Modern bitches. Nothing but trouble. Amish or bust.

>have a gf
If i get to that i'll write something

silence hurts, wo would have guessed

she didnt love me back its been years since we use to talk, i think about it everyday

I'm in the same boat user

15 years ago. Found out she was fucking her dad. Confronted her. Judge refused to acknowledge paternity test. Paying child support for a child who might be her dad's lovechild. Going to go drink now.

Dude, your gf got blacked. Drop her like a bad habit.
Even if she did not fuck around, I would not call the "woman of my life" some broad so stupid that she cannot piss in a public toilet without catching and STD.

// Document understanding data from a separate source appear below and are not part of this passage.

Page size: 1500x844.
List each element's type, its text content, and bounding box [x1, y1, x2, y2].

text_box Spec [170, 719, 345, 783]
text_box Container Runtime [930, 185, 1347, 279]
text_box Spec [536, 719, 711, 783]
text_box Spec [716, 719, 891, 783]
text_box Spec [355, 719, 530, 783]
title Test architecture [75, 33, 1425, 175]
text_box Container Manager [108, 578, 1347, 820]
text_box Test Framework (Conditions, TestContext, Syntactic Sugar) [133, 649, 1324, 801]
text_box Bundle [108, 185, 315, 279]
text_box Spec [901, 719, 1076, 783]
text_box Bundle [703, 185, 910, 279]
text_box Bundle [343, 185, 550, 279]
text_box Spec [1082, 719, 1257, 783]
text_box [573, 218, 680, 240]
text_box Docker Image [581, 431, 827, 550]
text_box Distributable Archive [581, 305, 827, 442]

A loyal woman for common men is like the Higgs boson for researchers, everyone believes that they are in the right path to find it, and everybody believe that it exists, because otherwise it means everything they know about the world is worthless shit.

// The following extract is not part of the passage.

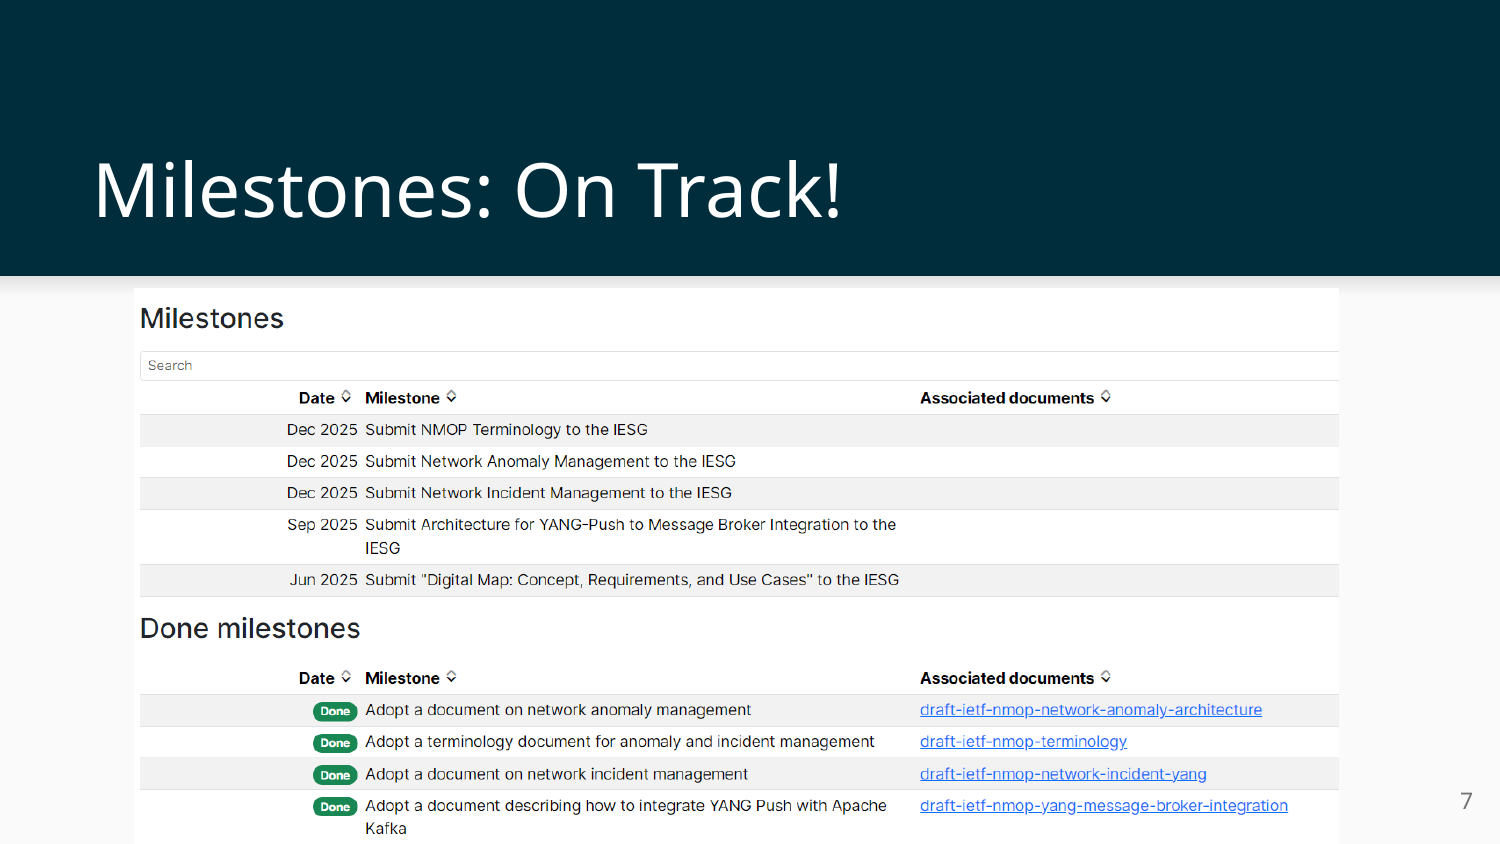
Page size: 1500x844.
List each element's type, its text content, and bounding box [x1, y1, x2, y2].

picture [134, 287, 1339, 844]
title Milestones: On Track! [77, 35, 1427, 248]
slide_number 7 [1432, 775, 1489, 830]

Clenched my cock with her booty cheeks

She went to Japan and married someone else. I still can't forget her, but I think it's more depression than love.

Sometimes life is just shit.

If you ever built a house of cards with someone before, you would know how it feels to watch it flutter to the ground.
Something as weak as a gust of wind, a rattle of the table could run this house to the ground.
The same way a lie, or a secret, could ruin a relationship.
Remember that shitty feeling you got while watching a house of cards just flutter to the ground.
You look into the eyes of the person across the table who you built this house of cards with and ask "How could we ever replicate what we just did."
Who knows?
Maybe she lost that excitement along the way.
She didn't want to play this game, but she went along. She didn't want to hurt you.
So she goes behind you back and plays go fish with Timmy instead.
But she still smiles and laughs, lies and despises you straight to your fucking face but she still plays along.
Till one day it all topples over, and you just pack that deck of cards to collect dust, future uncertain.